MÉMOIRES D'UN ESCARGOT

Un film de Adam Elliot

Un véritable bijou d’humour et d’émotion

Alors que la vieille dame qui l’avait recueillie et qui lui avait donné le goût de la vie, Pinky, prononce sur son lit de mort un dernier et étrange mot (« les patates »), Grace Pudel, jeune fille qui n’a jamais eu de chance, se met à raconter sa vie à Sylvia, l’une des escargots qu’elle collectionne…

On doit au réalisateur australien Adam Elliot le fameux "Mary et Max", film en stop motion, Cristal du meilleur film au festival d’Annecy en 2009. Un prix que celui-ci a fort justement obtenu à nouveau en juin 2024 pour ce film aussi étrange que beau, émouvant que drôle. "Mémoires d’un Escargot" fait référence à cette jeune fille qui en est l’héroïne, Grace, née avec un bec de lièvre, qui recousu lui vaudra le sobriquet méprisant de « face de lapin » dans les cours d'école et ailleurs. Une fillette accablée par le sort, dont la mère est morte en couche, le père disparu, et qui fut séparée de son frère jumeau protecteur, Gilbert, qui n’hésitait pas à casser les doigts de ceux qui lui faisaient des misères. Construit en flash-back, puisqu’elle raconte sa propre vie, en se confiant à Sylvia, une escargote de sa collection (véritables ou sous formes d’objets divers) qu'elle relâche dans un potager, le film navigue entre humour pince sans rire et émotions, engageant à ne pas se laisser abattre par les affres de la vie, aussi dure soit-elle et aussi différent qu’on soit.

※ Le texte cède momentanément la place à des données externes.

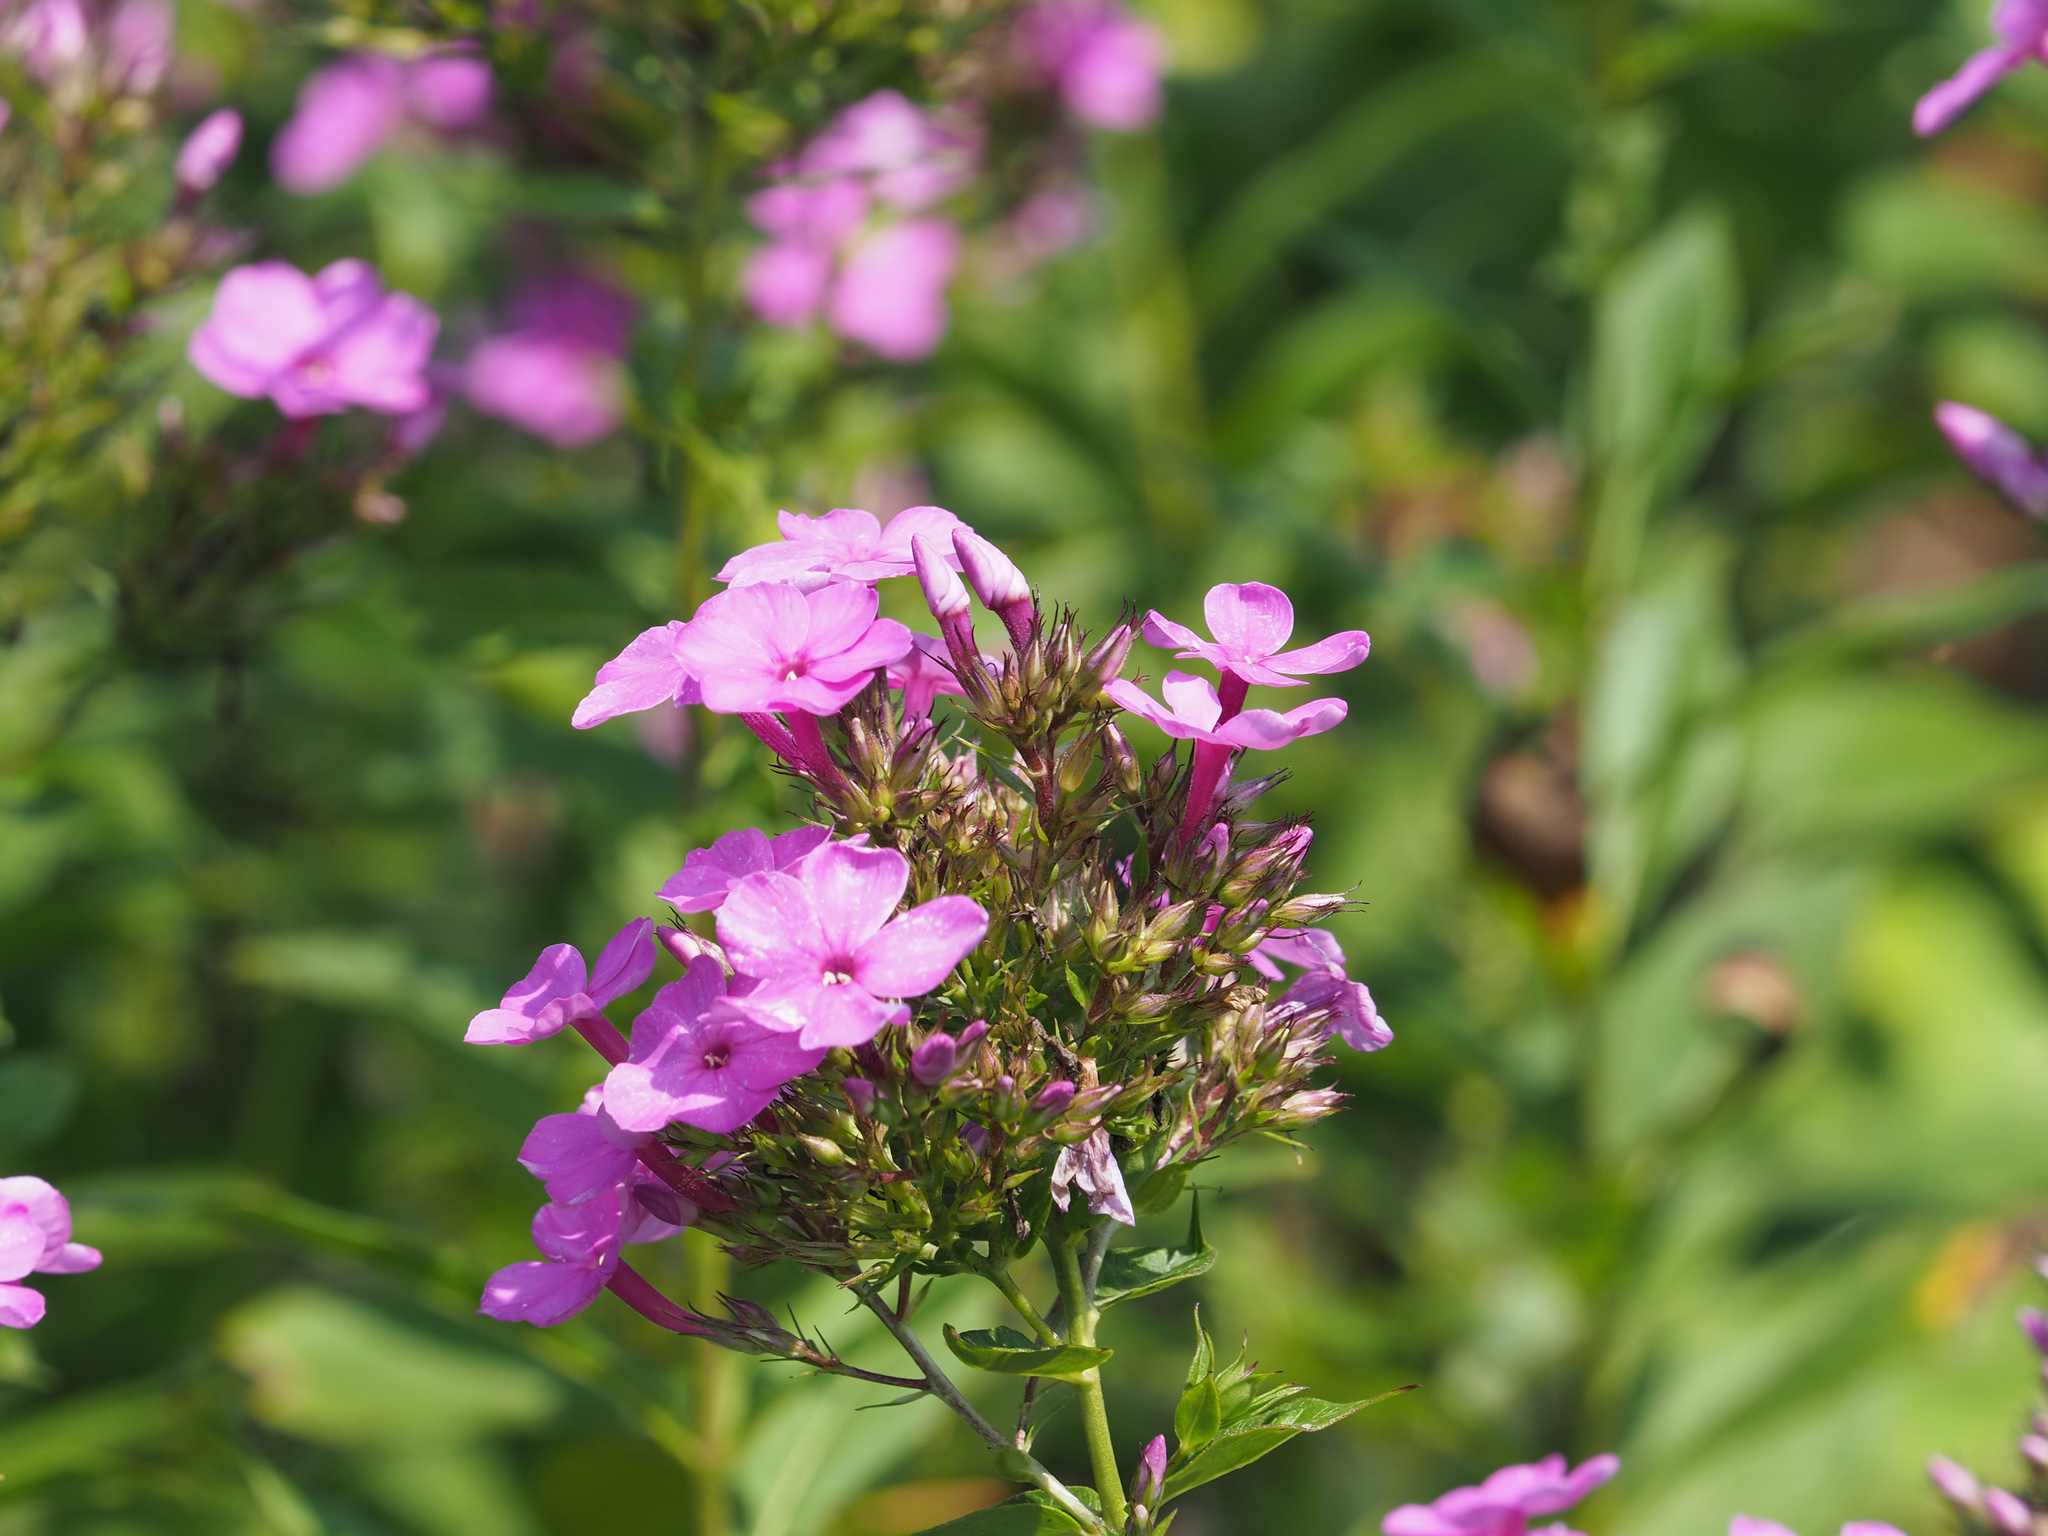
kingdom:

On retrouve ici les personnages en pâte à modeler, aux proportions et aux grands yeux caractéristiques du style de l'auteur. Ses personnages de "Mary et Max", comme son dernier héros (dans le court métrage intitulé "Ernie Biscuit", également passé par Annecy), sont fort ressemblants à cette anti-héroïne, qui revêt ici un bonnet de mailles tricoté en spirale et doté de deux antennes. Le motif de la spirale, comme la coquille de l’escargot, à bien y regarder, est présent à de multiples reprises, ceci dès le générique de début qui s’attarde sur des piles d’objets, comme dans une maison surchargée de souvenirs et d’objets devenus plus importants que les êtres. Et bien entendu le leitmotiv visant à « sortir de sa coquille » pour aller vers les autres et faire partie du monde, sera le maître mot d’un récit aux élans nostalgiques, qui évite nullement les moments d’émotion. Une phrase vous restera probablement d’ailleurs en tête à l’issue de la projection : « les cages les pires sont celles qu’on se fabrique ».

Récit de courage qui invite à brûler la chandelle par les deux bouts au lieu de rester dans son coin, "Mémoires d’un Escargot" est un régal d'humour, à la fois noir, tournant la mort (de divers proches, mais aussi de cochons d’Inde…) ou la maladie en dérision, comme chacun des malheurs qui ont pu frapper l’existence de Grace au fil des ans. Interrogeant également par petites touches les choses du sexe, qui finissent par tarauder son solitaire personnage, le film fourmille de détails croustillants, permettant au spectateur de relativiser un destin des plus sombres (les souvenirs de la vie de Pinky, le gâteau au shit, la passion pour le « beige », le dessin formé par les cicatrices sur les bras de Grace et son frère...). Concoctant au final une œuvre à la fois poétique et bouleversante, qui porte un message doux-mer sur la nécessité de toujours avancer dans la vie, Adam Elliot nous livre dors et déjà un des meilleurs et des plus généreux films de cette nouvelle année.